Türkeş’in işaret ettiği gibi, “nefes almak bile” milli şefin iznine tabi iken, nasıl oldu da hiç kimsenin bilgisi olmadan, Ankara’da binlerce genç meydanlara çıkabildi? Aklın alacağı bir şey değil. Yoksa hükümete karşı bir ihtilal hazırlığı mı var, şeklinde paniğe kapılan İnönü, Türkçülük düşüncesine savaş açmaya karar verir. İlk iş olarak da Ankara ve İstanbul’da “Örfi İdare” ilan eder. Atsız gözaltına alınır. Tutuklamalar devam eder. Adına “Irkçılık-Turancılık” adı verilen dava açılır, neticede suçlananların tamamı beraat eder.
Bu iki olayı Atsız bir yazısında şöyle açıklıyor: “3 Mayıs Türkçülüğün tarihinde bir dönüm noktasıdır. O zamana kadar yalnız duygu ve düşünce olan, edebi ve ilmi sınırları pek de aşmayan Türkçülük, 1944 yılının 3 Mayıs’ında birden bire hareket oluverdi. Bundan sonra 3 Mayıs, Türklerin günüdür. Ona bir bayram diyemeyeceğiz. Çünkü yıllarca süren büyük ıstırabımız o gün başlamıştır.”
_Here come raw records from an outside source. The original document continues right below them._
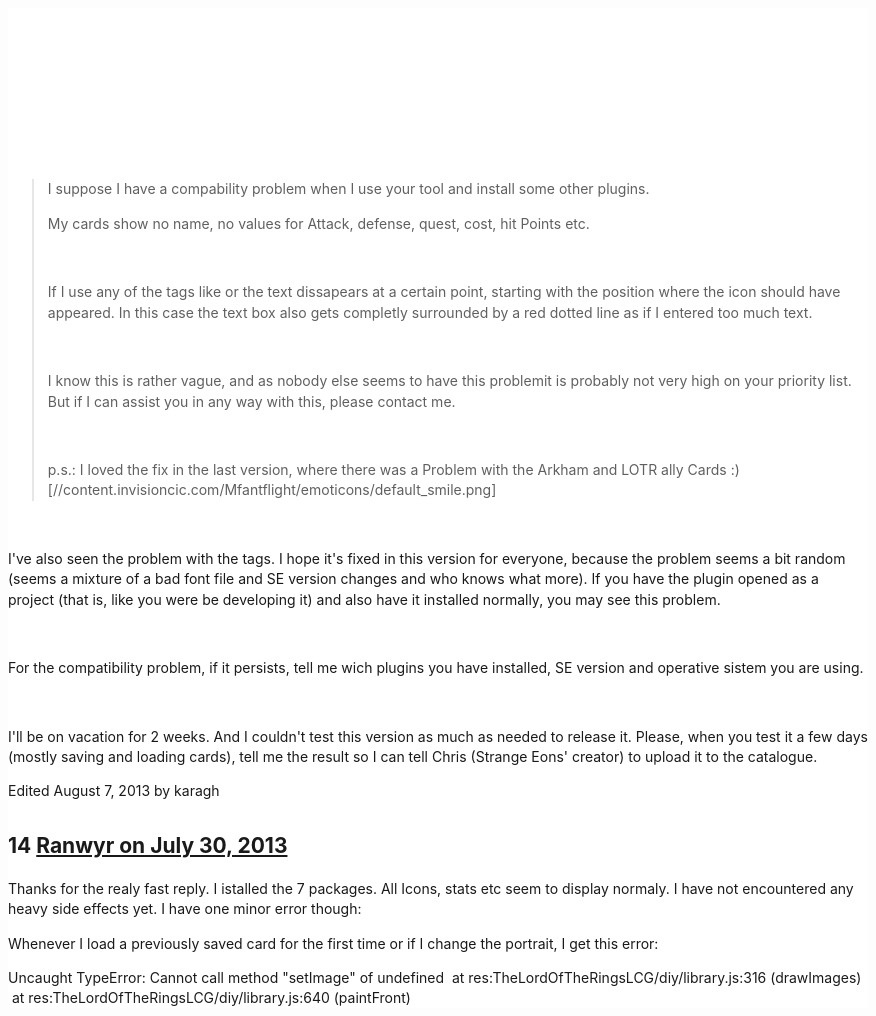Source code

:  

 

 

 

 

> I suppose I have a compability problem when I use your tool and install some other plugins.
> 
> My cards show no name, no values for Attack, defense, quest, cost, hit Points etc.
> 
>  
> 
> If I use any of the tags like <will> or <lea> the text dissapears at a certain point, starting with the position where the icon should have appeared. In this case the text box also gets completly surrounded by a red dotted line as if I entered too much text.
> 
>  
> 
> I know this is rather vague, and as nobody else seems to have this problemit is probably not very high on your priority list. But if I can assist you in any way with this, please contact me.
> 
>  
> 
> p.s.: I loved the fix in the last version, where there was a Problem with the Arkham and LOTR ally Cards :) [//content.invisioncic.com/Mfantflight/emoticons/default_smile.png]

 

I've also seen the problem with the tags. I hope it's fixed in this version for everyone, because the problem seems a bit random (seems a mixture of a bad font file and SE version changes and who knows what more). If you have the plugin opened as a project (that is, like you were be developing it) and also have it installed normally, you may see this problem.

 

For the compatibility problem, if it persists, tell me wich plugins you have installed, SE version and operative sistem you are using.

 

I'll be on vacation for 2 weeks. And I couldn't test this version as much as needed to release it. Please, when you test it a few days (mostly saving and loading cards), tell me the result so I can tell Chris (Strange Eons' creator) to upload it to the catalogue.

Edited August 7, 2013 by karagh

## 14 [Ranwyr on July 30, 2013](https://community.fantasyflightgames.com/topic/85255-design-cards-strange-eons-3-plug-in/?do=findComment&comment=826901)

Thanks for the realy fast reply. I istalled the 7 packages. All Icons, stats etc seem to display normaly. I have not encountered any heavy side effects yet. I have one minor error though:

Whenever I load a previously saved card for the first time or if I change the portrait, I get this error:

Uncaught TypeError: Cannot call method "setImage" of undefined
 at res:TheLordOfTheRingsLCG/diy/library.js:316 (drawImages)
 at res:TheLordOfTheRingsLCG/diy/library.js:640 (paintFront)
 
Atsız’ın “büyük ıstırap” dediği “Irkçılık Turancılık” davası, sonunda beraatla neticelendi. Ama milletimizin en güzide evlatları çok işkence ve zulüm gördü. Bundan da önemlisi, Türk Milliyetçiliği/Türkçülük ülküsünün yok edilmesi için gizli bir devlet kararı verilmesiydi. Nitekim Cumhurbaşkanı İnönü meşhur 19 Mayıs 1944 nutkunda, “Irkçılara, Milletin mukadderatını kaptırmamak için Cumhuriyetin bütün tedbirlerini alacağız” diyerek ilk işareti veriyordu. Bu gizli bir devlet kararı olarak sadece 1944’de değil, 1954, 64, 74 tavsasa da 84’de de uygulanıyordu. Yani Türk düşüncesinin ezilmesi devlet politikası yapılmıştı. Buna dair bazı elimizdeki sağlam deliller, araştırmacıları bekliyor.
Türk düşüncesinin kader kavşağı dediğimiz bu davadaki sorgu ve savunmalar, değerli fikir, kültür ve edebiyat adamı Yavuz Bülent Bakiler, Türk Edebiyatı Vakfı yayını olarak 56 yıl sonra topluca, ilk defa neşretti. “1944-1945 Irkçılık-Turancılık Davasında Sorgular-Savunmalar” adını taşıyan bu milli hizmetten dolayı Bakiler’e teşekkür ediyoruz. Bir utancımızı gidermiş oldu. Kutlu davamızın vefat eden eşsiz temsilcilerine Allah’tan rahmet, yaşayan Zeki Sofuoğlu hocamıza ve Fehiman Tokluoğlu’na sağlık diliyoruz.